# [SOLVED] 2006 Chrysler 300M Fuse Blowing



## The1965Ghost (Feb 25, 2010)

The car was bought used, in excellent condition. No problems for a while until fuse #18 keeps blowing out for the radio in the rear fuse box in the trunk. As soon as one is put in, it's blown. Hoping that it does not need to go back for maintenance, and that I could just fix myself. Could it be some kind of relay? Like I said before, the car is in excellent condition like its off the line and all electronics are stock, including the radio. There isn't anything in the cigarette lighter either. Please help asap! :sigh:


----------



## octaneman (May 13, 2009)

*Re: 2006 Chrysler 300M Fuse Blowing*

The radio itself could be short circuiting internally and will need replacing.
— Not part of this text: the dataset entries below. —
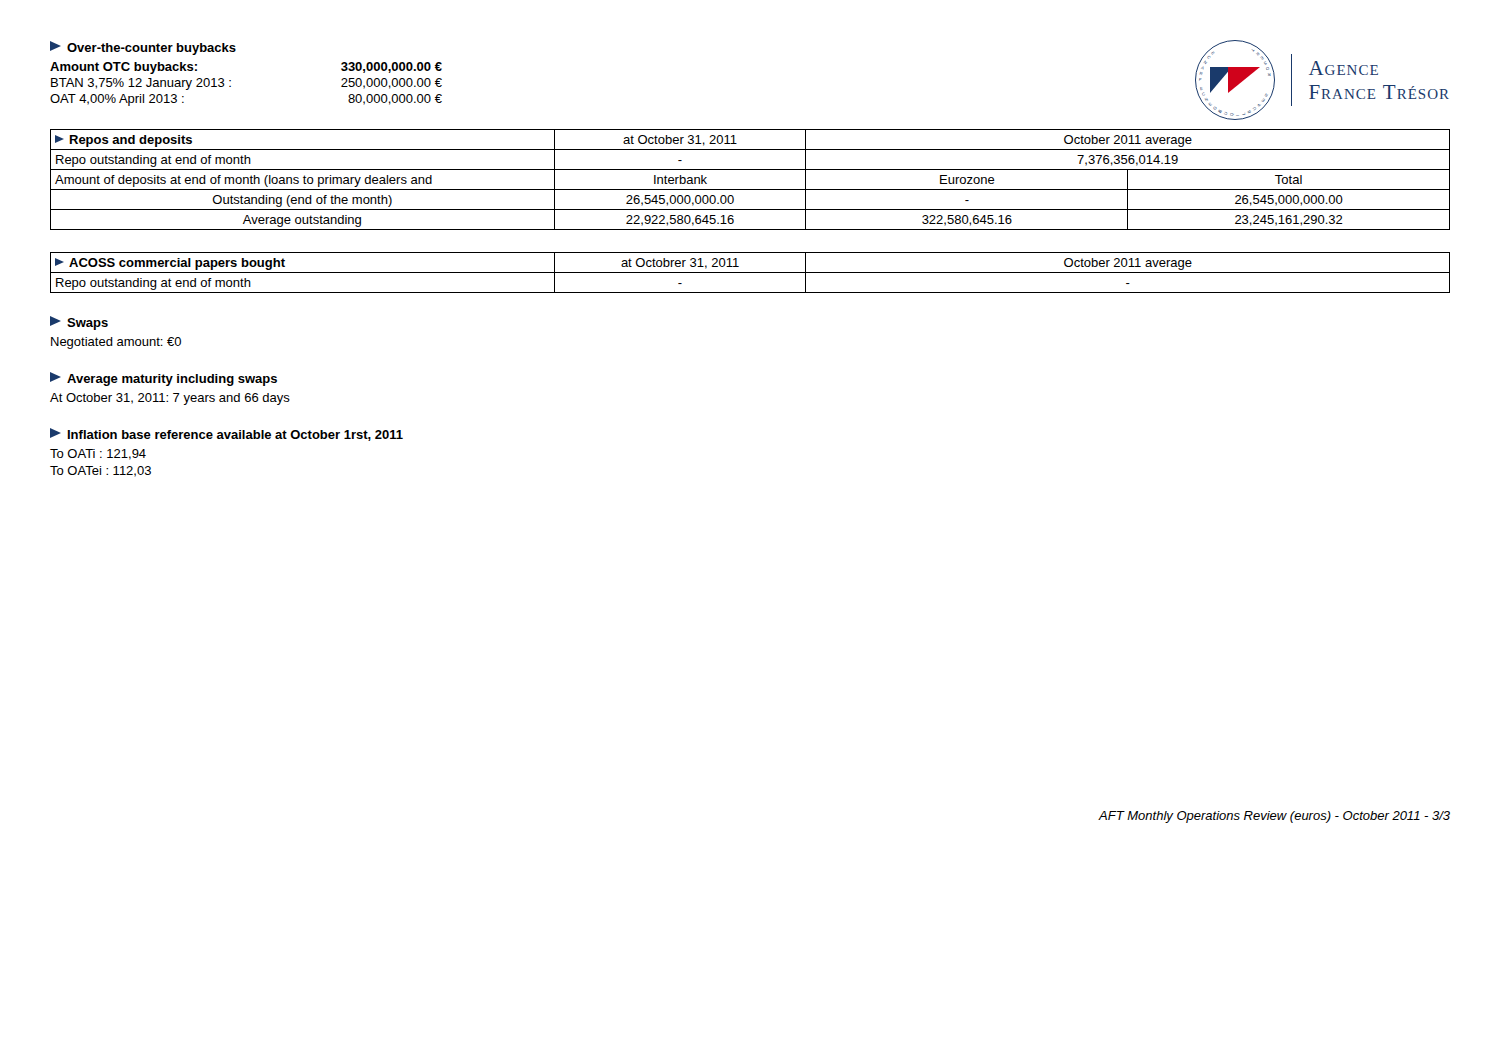A G E N C E F R A N C E T R É S O R R É P U B L I Q U E
Agence
France Trésor
Over-the-counter buybacks
| Amount OTC buybacks: | 330,000,000.00 € |
| BTAN 3,75% 12 January 2013 : | 250,000,000.00 € |
| OAT 4,00% April 2013 : | 80,000,000.00 € |
| Repos and deposits | at October 31, 2011 | October 2011 average |
| Repo outstanding at end of month | - | 7,376,356,014.19 |
| Amount of deposits at end of month (loans to primary dealers and | Interbank | Eurozone | Total |
| Outstanding (end of the month) | 26,545,000,000.00 | - | 26,545,000,000.00 |
| Average outstanding | 22,922,580,645.16 | 322,580,645.16 | 23,245,161,290.32 |
| ACOSS commercial papers bought | at Octobrer 31, 2011 | October 2011 average |
| Repo outstanding at end of month | - | - |
Swaps
Negotiated amount: €0
Average maturity including swaps
At October 31, 2011: 7 years and 66 days
Inflation base reference available at October 1rst, 2011
To OATi : 121,94
To OATei : 112,03
AFT Monthly Operations Review (euros) - October 2011 - 3/3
To prove that it is the radio, disconnect its power molex connector and re-install the fuse. If it doesn't blow you found the culprit.


----------



## The1965Ghost (Feb 25, 2010)

*Re: 2006 Chrysler 300M Fuse Blowing*

Thanks, will do. It blows the fuse as soon as it makes connection, resulting in a nice spark.


----------



## kjms1 (Jun 4, 2010)

*Re: 2006 Chrysler 300M Fuse Blowing*

thats going to be a direct short to ground some place in that fuse circuit ... if the radio is the only thing on that fuse then its the radio or the wiring 

has any one installed any thing on the car ... its so easy for a screw to screw into the power wire


----------



## The1965Ghost (Feb 25, 2010)

*Re: 2006 Chrysler 300M Fuse Blowing*



> thats going to be a direct short to ground some place in that fuse circuit


That's what I thought. Because if positive and negative wasn't crossing somewhere, then it wouldn't spark like that. Someone else could have been in there to replace something. After all, the car is used. But it's in real nice condition. Someone probably didn't do something right.


----------



## The1965Ghost (Feb 25, 2010)

*Re: 2006 Chrysler 300M Fuse Blowing*

Just giving you guys an update. All of the wiring wasn't messed with from a previous repair. The wiring was grounded though, so at some point from the fuse to the radio, there was an issue. We ran a new wire from the fuse box in the trunk, tying it in with the wire that was already there, and ran it to the radio's wiring harness. We tested everything an nothing was grounded with the new connection and we tucked the wiring up neatly away. Radio now works, no fuse blows, and it's all reassembled. Thanks. :wave:


----------



## kjms1 (Jun 4, 2010)

thats one way to fix it ... not the best way cause the problem is still there


----------



## The1965Ghost (Feb 25, 2010)

True, but tearing the whole dash apart then trying to follow all the wires leading to the fuse box was too much. The wiring was also too snug to even just pull out the wire that's causing the problem. We're still using the same fuse connection and it works just like before. No big deal lol


----------